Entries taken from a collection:
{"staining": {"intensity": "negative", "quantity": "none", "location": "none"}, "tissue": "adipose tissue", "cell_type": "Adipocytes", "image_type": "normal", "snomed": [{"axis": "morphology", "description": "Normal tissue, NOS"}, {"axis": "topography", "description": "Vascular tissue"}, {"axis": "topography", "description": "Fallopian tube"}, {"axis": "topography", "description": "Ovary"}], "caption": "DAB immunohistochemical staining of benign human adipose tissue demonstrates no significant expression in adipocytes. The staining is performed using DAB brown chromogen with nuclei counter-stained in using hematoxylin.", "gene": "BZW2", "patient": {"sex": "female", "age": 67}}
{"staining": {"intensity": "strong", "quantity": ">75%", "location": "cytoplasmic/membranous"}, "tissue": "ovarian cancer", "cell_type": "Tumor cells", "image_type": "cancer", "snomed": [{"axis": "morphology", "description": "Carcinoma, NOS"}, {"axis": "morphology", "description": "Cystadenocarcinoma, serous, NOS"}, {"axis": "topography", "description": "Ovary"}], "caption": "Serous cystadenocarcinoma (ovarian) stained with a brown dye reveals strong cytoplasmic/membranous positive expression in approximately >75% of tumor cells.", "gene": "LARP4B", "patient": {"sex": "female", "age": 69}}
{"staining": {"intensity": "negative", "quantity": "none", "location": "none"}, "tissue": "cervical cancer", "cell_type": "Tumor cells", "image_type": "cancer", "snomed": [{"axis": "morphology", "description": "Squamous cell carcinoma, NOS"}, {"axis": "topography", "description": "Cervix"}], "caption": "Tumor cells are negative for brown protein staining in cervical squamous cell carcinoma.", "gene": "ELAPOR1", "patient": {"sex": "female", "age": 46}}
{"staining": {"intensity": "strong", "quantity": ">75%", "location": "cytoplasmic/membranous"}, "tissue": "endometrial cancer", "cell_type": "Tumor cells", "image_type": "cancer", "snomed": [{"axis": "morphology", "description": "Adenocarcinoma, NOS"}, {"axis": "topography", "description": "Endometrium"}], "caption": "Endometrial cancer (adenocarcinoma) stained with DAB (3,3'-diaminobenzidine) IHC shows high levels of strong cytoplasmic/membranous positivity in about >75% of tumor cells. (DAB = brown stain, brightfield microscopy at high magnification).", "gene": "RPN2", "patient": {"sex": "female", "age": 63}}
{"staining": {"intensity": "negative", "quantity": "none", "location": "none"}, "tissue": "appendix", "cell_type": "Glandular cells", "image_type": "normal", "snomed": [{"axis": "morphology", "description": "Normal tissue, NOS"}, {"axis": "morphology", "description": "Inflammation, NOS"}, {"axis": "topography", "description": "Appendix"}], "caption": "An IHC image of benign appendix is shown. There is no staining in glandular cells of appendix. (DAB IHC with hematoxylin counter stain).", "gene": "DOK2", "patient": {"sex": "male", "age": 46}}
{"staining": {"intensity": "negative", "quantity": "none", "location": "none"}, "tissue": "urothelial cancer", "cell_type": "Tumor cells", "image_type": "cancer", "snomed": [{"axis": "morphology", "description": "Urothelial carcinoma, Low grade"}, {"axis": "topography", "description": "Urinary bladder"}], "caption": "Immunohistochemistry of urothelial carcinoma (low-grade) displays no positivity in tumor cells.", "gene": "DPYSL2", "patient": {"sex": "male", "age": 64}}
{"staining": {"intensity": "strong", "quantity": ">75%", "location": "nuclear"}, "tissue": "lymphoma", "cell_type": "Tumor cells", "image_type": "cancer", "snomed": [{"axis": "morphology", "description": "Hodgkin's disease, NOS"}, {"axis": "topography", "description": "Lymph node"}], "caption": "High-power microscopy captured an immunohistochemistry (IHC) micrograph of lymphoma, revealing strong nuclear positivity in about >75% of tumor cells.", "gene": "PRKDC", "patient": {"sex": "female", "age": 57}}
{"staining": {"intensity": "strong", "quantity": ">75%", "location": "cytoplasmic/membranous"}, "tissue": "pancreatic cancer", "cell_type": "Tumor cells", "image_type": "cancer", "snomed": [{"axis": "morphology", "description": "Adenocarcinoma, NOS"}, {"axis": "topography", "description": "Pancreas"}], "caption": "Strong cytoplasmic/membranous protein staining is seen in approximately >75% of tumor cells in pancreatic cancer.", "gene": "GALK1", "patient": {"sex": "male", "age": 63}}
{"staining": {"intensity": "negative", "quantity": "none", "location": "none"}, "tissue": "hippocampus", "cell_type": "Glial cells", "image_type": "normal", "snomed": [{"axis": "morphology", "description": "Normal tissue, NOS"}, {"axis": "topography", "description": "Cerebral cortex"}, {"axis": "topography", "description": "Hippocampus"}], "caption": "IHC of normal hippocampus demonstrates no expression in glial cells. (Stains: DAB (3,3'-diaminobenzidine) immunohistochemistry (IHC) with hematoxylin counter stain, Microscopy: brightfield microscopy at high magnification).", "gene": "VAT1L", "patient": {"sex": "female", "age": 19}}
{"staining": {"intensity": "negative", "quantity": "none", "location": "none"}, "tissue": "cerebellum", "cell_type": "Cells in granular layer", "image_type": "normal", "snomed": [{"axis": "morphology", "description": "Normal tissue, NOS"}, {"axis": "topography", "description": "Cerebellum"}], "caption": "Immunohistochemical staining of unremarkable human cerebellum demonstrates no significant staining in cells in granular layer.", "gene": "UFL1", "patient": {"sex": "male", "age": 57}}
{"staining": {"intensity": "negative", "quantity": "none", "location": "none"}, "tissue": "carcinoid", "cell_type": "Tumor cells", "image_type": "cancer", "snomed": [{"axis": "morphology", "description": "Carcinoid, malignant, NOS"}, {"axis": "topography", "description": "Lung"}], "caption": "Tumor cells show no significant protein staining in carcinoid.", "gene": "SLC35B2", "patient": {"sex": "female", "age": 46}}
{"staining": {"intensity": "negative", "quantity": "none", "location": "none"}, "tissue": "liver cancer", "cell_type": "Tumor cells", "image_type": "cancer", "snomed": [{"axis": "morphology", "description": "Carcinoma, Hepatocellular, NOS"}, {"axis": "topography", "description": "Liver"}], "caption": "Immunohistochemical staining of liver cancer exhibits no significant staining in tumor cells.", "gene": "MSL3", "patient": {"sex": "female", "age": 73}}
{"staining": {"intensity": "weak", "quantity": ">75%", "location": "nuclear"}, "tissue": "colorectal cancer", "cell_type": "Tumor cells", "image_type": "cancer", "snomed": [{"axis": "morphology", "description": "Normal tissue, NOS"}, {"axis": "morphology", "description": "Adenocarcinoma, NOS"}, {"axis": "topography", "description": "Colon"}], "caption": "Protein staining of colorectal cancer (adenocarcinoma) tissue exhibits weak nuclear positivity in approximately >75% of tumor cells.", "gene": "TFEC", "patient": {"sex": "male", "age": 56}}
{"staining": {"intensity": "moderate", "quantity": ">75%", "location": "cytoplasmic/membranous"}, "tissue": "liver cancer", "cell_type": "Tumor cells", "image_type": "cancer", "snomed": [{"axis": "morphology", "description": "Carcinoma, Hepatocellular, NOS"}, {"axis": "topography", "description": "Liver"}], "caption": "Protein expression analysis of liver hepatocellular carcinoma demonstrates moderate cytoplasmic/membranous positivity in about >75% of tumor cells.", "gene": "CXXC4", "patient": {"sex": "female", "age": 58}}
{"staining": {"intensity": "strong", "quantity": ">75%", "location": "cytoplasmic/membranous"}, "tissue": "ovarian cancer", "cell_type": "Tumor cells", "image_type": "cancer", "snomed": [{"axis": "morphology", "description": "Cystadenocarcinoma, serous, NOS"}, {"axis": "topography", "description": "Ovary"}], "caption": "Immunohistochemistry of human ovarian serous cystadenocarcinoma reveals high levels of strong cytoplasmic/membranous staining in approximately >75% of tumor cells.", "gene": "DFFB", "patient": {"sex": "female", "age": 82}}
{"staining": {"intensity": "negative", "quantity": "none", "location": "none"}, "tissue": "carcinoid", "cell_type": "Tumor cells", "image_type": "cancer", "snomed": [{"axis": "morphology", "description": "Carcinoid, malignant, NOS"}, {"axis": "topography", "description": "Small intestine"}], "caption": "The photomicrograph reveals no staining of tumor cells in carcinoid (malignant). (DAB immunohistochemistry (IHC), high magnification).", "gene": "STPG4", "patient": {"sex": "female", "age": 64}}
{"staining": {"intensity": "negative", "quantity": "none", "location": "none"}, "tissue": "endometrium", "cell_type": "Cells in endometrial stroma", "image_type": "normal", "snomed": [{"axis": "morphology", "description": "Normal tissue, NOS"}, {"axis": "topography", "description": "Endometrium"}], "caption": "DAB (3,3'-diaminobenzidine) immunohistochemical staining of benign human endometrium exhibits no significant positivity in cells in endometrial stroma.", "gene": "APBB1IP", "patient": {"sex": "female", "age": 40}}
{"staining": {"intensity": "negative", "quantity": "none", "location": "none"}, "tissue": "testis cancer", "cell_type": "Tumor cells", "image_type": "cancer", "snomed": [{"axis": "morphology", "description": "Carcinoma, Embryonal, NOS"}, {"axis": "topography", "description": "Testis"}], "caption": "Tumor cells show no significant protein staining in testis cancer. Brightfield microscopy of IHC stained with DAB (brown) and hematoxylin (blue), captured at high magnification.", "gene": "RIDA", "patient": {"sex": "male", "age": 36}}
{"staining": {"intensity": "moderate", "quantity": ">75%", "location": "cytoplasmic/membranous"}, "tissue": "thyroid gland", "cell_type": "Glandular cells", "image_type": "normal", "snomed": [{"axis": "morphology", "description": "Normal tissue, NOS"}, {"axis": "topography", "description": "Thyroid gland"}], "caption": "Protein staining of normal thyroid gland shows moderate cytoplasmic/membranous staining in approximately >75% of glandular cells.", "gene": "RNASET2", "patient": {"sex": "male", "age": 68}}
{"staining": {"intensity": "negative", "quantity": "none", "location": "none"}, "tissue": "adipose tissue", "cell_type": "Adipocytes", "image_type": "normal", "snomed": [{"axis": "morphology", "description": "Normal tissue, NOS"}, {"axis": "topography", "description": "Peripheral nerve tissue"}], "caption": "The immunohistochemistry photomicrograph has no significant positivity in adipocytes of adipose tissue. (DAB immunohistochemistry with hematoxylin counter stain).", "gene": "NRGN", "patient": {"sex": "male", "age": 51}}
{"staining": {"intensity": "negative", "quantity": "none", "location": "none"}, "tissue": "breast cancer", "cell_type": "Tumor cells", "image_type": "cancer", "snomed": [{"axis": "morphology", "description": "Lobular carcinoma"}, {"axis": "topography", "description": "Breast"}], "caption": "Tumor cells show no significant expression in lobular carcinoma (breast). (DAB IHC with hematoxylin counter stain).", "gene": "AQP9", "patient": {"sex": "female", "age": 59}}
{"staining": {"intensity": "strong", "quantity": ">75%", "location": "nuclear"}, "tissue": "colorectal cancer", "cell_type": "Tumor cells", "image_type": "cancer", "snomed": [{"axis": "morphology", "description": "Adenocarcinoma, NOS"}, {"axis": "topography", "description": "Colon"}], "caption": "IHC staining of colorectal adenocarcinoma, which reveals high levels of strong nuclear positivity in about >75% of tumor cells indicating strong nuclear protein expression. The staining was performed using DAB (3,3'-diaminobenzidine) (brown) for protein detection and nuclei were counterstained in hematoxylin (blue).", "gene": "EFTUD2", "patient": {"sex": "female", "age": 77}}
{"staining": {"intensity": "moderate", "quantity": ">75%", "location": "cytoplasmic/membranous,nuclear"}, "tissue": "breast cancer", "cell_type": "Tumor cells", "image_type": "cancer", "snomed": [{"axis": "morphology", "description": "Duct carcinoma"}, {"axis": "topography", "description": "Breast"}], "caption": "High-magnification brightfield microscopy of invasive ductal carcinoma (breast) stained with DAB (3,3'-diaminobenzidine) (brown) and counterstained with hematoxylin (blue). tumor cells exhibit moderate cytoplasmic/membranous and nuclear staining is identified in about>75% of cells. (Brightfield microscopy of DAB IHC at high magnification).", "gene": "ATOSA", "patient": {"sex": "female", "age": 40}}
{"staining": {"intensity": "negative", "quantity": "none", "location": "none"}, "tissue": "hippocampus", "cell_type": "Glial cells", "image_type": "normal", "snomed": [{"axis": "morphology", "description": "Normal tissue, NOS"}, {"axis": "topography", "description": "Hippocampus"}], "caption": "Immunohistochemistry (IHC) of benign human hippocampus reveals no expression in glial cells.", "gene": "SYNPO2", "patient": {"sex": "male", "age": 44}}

WORK INSTRUCTION: Exact duplication is required for the lines above, from the line that contains "of human ovarian" to the line that contains "photomicrograph reveals no", inclusive; omit all others.

TASK SOLUTION:
{"staining": {"intensity": "strong", "quantity": ">75%", "location": "cytoplasmic/membranous"}, "tissue": "ovarian cancer", "cell_type": "Tumor cells", "image_type": "cancer", "snomed": [{"axis": "morphology", "description": "Cystadenocarcinoma, serous, NOS"}, {"axis": "topography", "description": "Ovary"}], "caption": "Immunohistochemistry of human ovarian serous cystadenocarcinoma reveals high levels of strong cytoplasmic/membranous staining in approximately >75% of tumor cells.", "gene": "DFFB", "patient": {"sex": "female", "age": 82}}
{"staining": {"intensity": "negative", "quantity": "none", "location": "none"}, "tissue": "carcinoid", "cell_type": "Tumor cells", "image_type": "cancer", "snomed": [{"axis": "morphology", "description": "Carcinoid, malignant, NOS"}, {"axis": "topography", "description": "Small intestine"}], "caption": "The photomicrograph reveals no staining of tumor cells in carcinoid (malignant). (DAB immunohistochemistry (IHC), high magnification).", "gene": "STPG4", "patient": {"sex": "female", "age": 64}}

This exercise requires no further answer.